熟れた熱
「俺はルカにだから話した。他の誰かにそうしたかったわけじゃない」
「あー! わかった、わかった! わかったから今日はもう勘弁してくれ、な? これ以上はマジで死ぬ」
無理やり話を遮ると、ルカは自分の手を振り解いて勢いよく立ちあがった。
「そうだ、飯食いに行こう。おまえ腹減ったっつってたし。話し込んでて夕飯食いっぱぐれるなんて嫌だろ?」
「……ああ」
ベッドの上から下りるまでを、ルカは待っていてくれた。逃げるように話を打ち切ったのに、放っておいて完全に逃げようとはしないのがルカらしい。ルカはあれこれと文句を言いながらも自分の世話を焼くのをやめないし、自分を置いて行こうともしない。

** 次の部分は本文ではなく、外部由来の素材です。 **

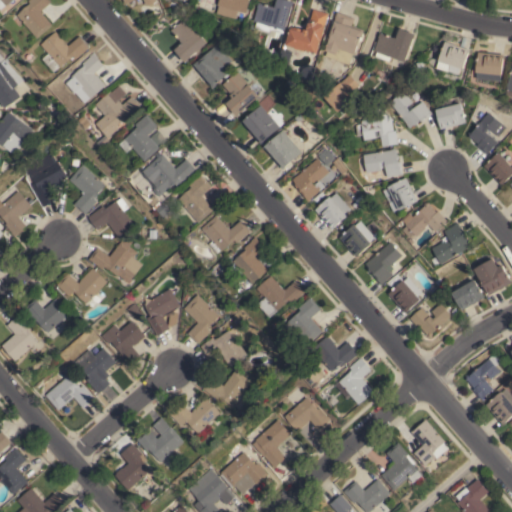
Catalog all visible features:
building: (143, 1)
building: (142, 2)
building: (3, 3)
building: (4, 3)
building: (231, 7)
building: (235, 8)
building: (273, 13)
building: (33, 16)
road: (451, 16)
building: (34, 17)
building: (276, 17)
building: (308, 32)
building: (310, 34)
building: (186, 39)
building: (187, 39)
building: (342, 39)
building: (345, 39)
building: (394, 44)
building: (396, 46)
building: (60, 50)
building: (61, 50)
building: (2, 55)
building: (286, 56)
building: (451, 58)
building: (454, 58)
building: (213, 64)
building: (419, 64)
building: (213, 65)
building: (488, 65)
building: (491, 67)
building: (308, 71)
building: (87, 78)
building: (86, 79)
building: (509, 79)
building: (8, 83)
building: (511, 85)
building: (342, 91)
building: (238, 92)
building: (239, 93)
building: (115, 109)
building: (408, 109)
building: (409, 109)
building: (115, 111)
building: (449, 114)
building: (450, 115)
building: (299, 117)
building: (87, 123)
building: (259, 123)
building: (260, 123)
building: (55, 124)
building: (377, 127)
building: (377, 129)
building: (326, 130)
building: (12, 131)
building: (13, 131)
building: (486, 131)
building: (486, 132)
building: (143, 137)
building: (144, 137)
building: (281, 148)
building: (282, 149)
building: (326, 156)
building: (382, 161)
building: (74, 162)
building: (383, 162)
building: (31, 167)
building: (498, 167)
building: (499, 167)
building: (165, 173)
building: (167, 173)
building: (309, 178)
building: (310, 179)
building: (45, 180)
building: (46, 181)
building: (511, 181)
building: (511, 183)
building: (85, 186)
building: (86, 187)
building: (399, 194)
building: (401, 196)
building: (195, 198)
building: (197, 198)
building: (155, 202)
building: (332, 208)
road: (480, 208)
building: (332, 209)
building: (13, 211)
building: (14, 211)
building: (112, 216)
building: (112, 216)
building: (423, 220)
building: (424, 220)
building: (0, 232)
building: (222, 232)
building: (223, 232)
building: (136, 233)
building: (356, 237)
building: (357, 237)
road: (301, 241)
building: (450, 243)
building: (450, 244)
building: (117, 260)
building: (118, 260)
building: (251, 260)
building: (249, 261)
building: (382, 262)
building: (383, 262)
road: (28, 265)
building: (491, 275)
building: (492, 276)
building: (82, 284)
building: (83, 284)
building: (404, 293)
building: (405, 293)
building: (276, 294)
building: (466, 294)
building: (467, 294)
building: (277, 295)
building: (160, 309)
building: (160, 310)
building: (47, 312)
building: (47, 313)
building: (199, 316)
building: (200, 316)
building: (429, 318)
building: (431, 318)
building: (304, 320)
building: (306, 320)
building: (19, 337)
building: (18, 338)
building: (124, 339)
building: (124, 340)
building: (225, 346)
building: (250, 346)
building: (224, 347)
building: (511, 349)
building: (511, 350)
building: (332, 352)
building: (334, 353)
building: (94, 366)
building: (96, 368)
building: (483, 375)
building: (482, 376)
building: (356, 380)
building: (355, 381)
building: (227, 387)
building: (228, 387)
building: (316, 387)
building: (67, 389)
building: (67, 391)
building: (501, 405)
building: (501, 405)
road: (389, 408)
building: (304, 412)
road: (121, 414)
building: (195, 414)
building: (196, 414)
building: (305, 414)
building: (160, 439)
building: (161, 439)
building: (271, 439)
building: (4, 440)
building: (270, 442)
building: (427, 442)
building: (429, 442)
road: (58, 445)
building: (132, 466)
building: (132, 466)
building: (400, 466)
building: (399, 467)
building: (12, 470)
building: (13, 470)
building: (241, 472)
building: (243, 472)
building: (160, 475)
road: (451, 481)
building: (209, 492)
building: (367, 494)
building: (368, 494)
building: (212, 495)
building: (472, 497)
building: (473, 497)
building: (36, 501)
building: (40, 502)
building: (340, 504)
building: (339, 505)
building: (180, 508)
building: (180, 509)
building: (68, 510)
building: (69, 510)
building: (431, 510)
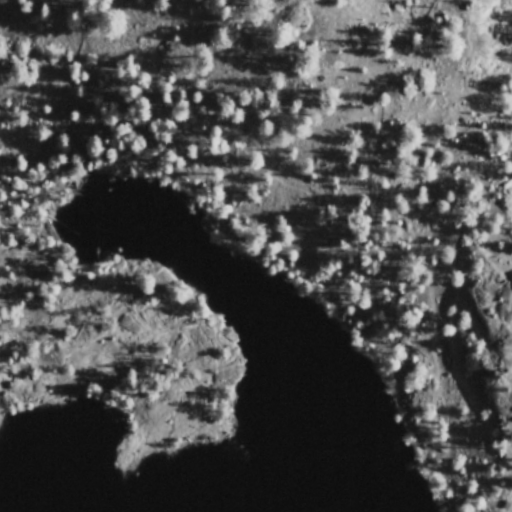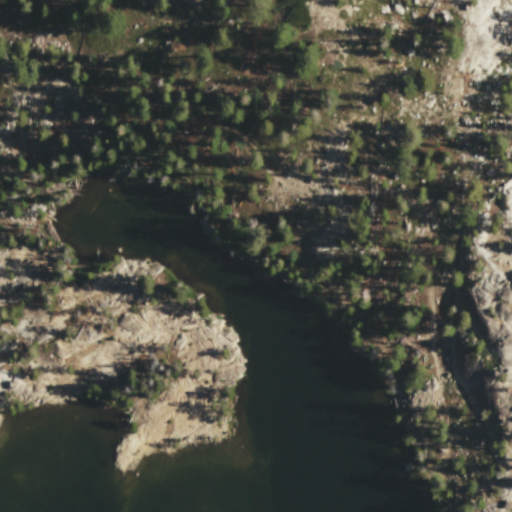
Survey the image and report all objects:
road: (307, 167)
road: (353, 233)
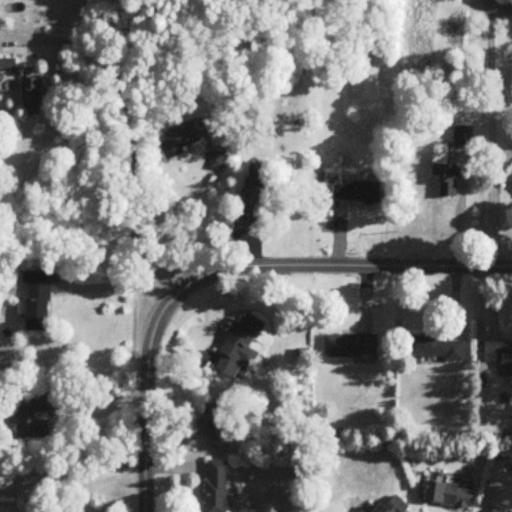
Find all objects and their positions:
building: (9, 67)
building: (35, 98)
building: (463, 137)
road: (491, 137)
building: (180, 141)
road: (131, 143)
building: (217, 161)
building: (445, 176)
building: (258, 193)
building: (358, 193)
road: (172, 222)
road: (229, 270)
building: (39, 301)
building: (352, 346)
building: (240, 349)
building: (435, 349)
building: (498, 354)
building: (37, 420)
building: (219, 427)
building: (217, 486)
building: (450, 496)
building: (395, 505)
building: (500, 509)
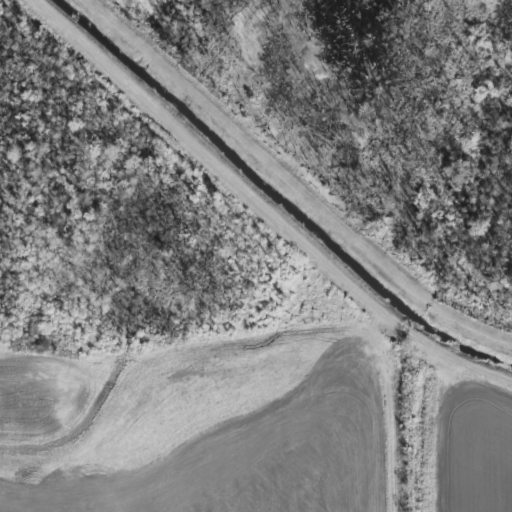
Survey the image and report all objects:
road: (296, 184)
road: (264, 207)
road: (446, 438)
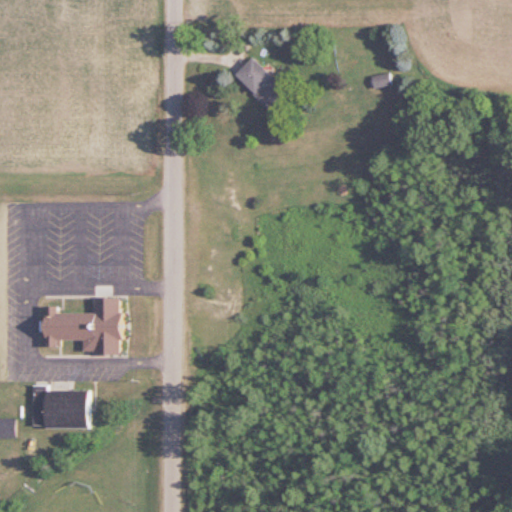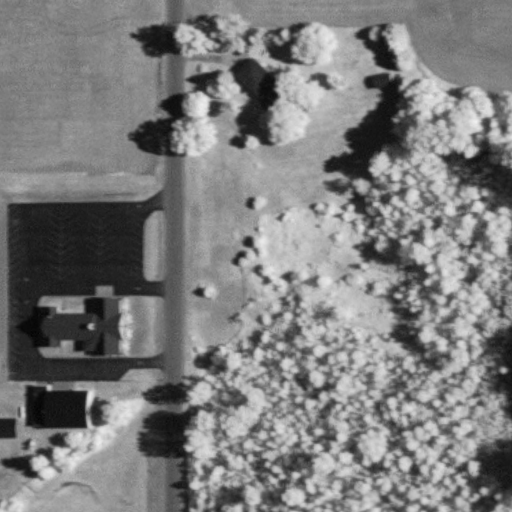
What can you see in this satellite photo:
building: (382, 80)
building: (262, 82)
road: (174, 256)
building: (88, 326)
building: (62, 407)
building: (8, 427)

「まだ時間は早いけど、今なら空いてるしいいだろ。どうせまたおまえバカみたいに食うんだろうし、混んでる時間帯よりは……」
「ルカ」
「何、ユー……」
振り返ったルカの口が、ス、の形で固まる。
唇で挟み込むように耳朶を食んだ自分の顔が離れていくと、一瞬遅れて、ルカの顔がまた熟れた果物のように真っ赤に染まっていった。
そして押し戴いても拒まなかった手のひらの温度とその眩しさが、繰り返し何度も何度も、自分に百年の終わりを告げていた。